* [TO-DO ITEM]
If a line of the records holds the word "regions", copy it out.

########

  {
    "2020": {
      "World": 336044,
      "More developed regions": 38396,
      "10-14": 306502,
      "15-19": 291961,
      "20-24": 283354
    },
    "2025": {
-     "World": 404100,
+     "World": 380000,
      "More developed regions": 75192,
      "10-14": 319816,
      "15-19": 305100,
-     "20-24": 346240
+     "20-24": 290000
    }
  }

########

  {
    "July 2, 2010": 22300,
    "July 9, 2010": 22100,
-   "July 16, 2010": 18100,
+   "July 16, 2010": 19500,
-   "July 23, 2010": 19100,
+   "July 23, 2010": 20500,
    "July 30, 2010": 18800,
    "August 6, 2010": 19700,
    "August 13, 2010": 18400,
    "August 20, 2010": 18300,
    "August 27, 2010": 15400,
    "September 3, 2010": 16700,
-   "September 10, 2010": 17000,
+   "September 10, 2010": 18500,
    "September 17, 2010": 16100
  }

########

* [TASK OUTPUT]
      "More developed regions": 38396,
      "More developed regions": 75192,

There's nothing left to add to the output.